Website impersonation, also known as brandjacking or website spoofing, has emerged as a significant threat to online businesses. Malicious actors clone legitimate websites to trick customers, leading to financial scams and data theft causing reputation damage and financial losses for both organizations and customers.
Research shows a new phishing site is created every 11 seconds in 2023. Typically, even though the company is a victim of spoofing, the customer holds them responsible for the data breach.
Current market solutions rely on threat intelligence tools that search for fake sites and attempt takedowns. However, takedown processes can be time-consuming, leaving fake sites active and the scope of attacks remains unknown during the critical window of exposure, the time between when the fake site is up and until it is down.
Even though organizations spend millions on threat intelligence solutions to protect their domains and reputations, they only have visibility to the suspicious domains that are discovered but have no visibility at all to how many users were attacked, who fell for the scam and what is the potential damage. Without customers complaining, companies are left in the dark. During that time of exposure to a still active spoofed site, the company and its customers are vulnerable (even if the impersonating site is detected). Now, there’s a new approach available to the market addressing this challenge.
Memcyco, a Tel Aviv-based Real-Time Website Spoofing Protection Solution, redefines protection against website impersonation. The solution safeguards customers and organizations from the moment the attack’s window of exposure opens, irrespective of its duration. This article will delve into Memcyco’s Proof of Source Authenticity (PoSA™) solution, offering an in-depth breakdown of its capabilities.
To protect websites from spoofing, Memcyco’s solution is easily installed within minutes on the authentic site or its network. Various attack scenarios were tested to evaluate its effectiveness. Let’s get into the findings of their process next.
In order to simulate impersonation attacks on customers we created clones of the protected site using several available “spoof kits”.
We then navigated to the cloned site as if clicking on the fake site URL – the way an innocent customer would do if they got the fake site URL in an email or text message which they trust to be from the real organization.
Immediately upon attempting to load the URL the following message appears:
Simultaneously, the Memcyco console provides Security Operations teams with detailed attack information.
Memcyco’s PoSA™ raises alerts over other significant events that may lead up to an attack – such as attempts to build an impersonating website. Such reconnaissance efforts by the bad actor raise the following alert:
Memcyco enhances user trust without requiring customers to rely on security checklists in order to determine if the site they are on is fake or real. Memcyco’s product verifies site authenticity by displaying a unique-to-the-user digital watermark to prove the site’s authenticity to customers.
Organizations invest a lot in educating their customers to be on the vigil for scams of this type, essentially trying to turn them into cyber-savvy users who can spot a fake email and site and avoid scams. Memcyco offers a simple solution to this “fake or real” conundrum that doesn’t depend on the user’s ability and willingness to exercise a security checklist every time they access the brand site.
To do so Memcyco can display a digital watermark to prove the site’s authenticity to customersUsers are provided a unique secret presented within the watermark and they can personalize this secret for easy recognition. The PoSA™ watermark secret is unforgetable and unique to each user. Imposter sites cannot replicate it, ensuring users only see their own code on the authentic site. The watermark secret can be personalized by customers to something they can easily recall – either a text code or an image.
.
Memcyco’s PoSA™ solution includes back-end dashboard and reporting tools for real-time brand impersonation monitoring and post mortem attack analysis.
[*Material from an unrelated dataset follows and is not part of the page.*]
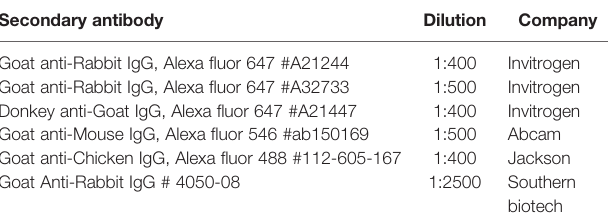
TABLE 4 | The product information and dilution of secondary antibodies used to detect the various target epitopes in this study. Secondary antibody Dilution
A global view of attack locations and counters help businesses stay informed and provides full visibility of the attack’s magnitude and its details.
PoSA™ integrates with SIEMs for workflows like URL takedown and account takeover prevention. Memcyco alerts kick-start these processes.
Memcyco’s solution goes beyond takedown approaches, actively protecting its customers and their customers during the critical window of exposure. It is an agentless solution that promises to reduce brand reputation damage and protect consumers from scams. With its features and real-time capabilities, Memcyco is a refreshing change when it comes to phishing, website spoofing and ATO (Account Take Over). It redefines website spoofing protection with maximum attack visibility and protection for companies and their customers.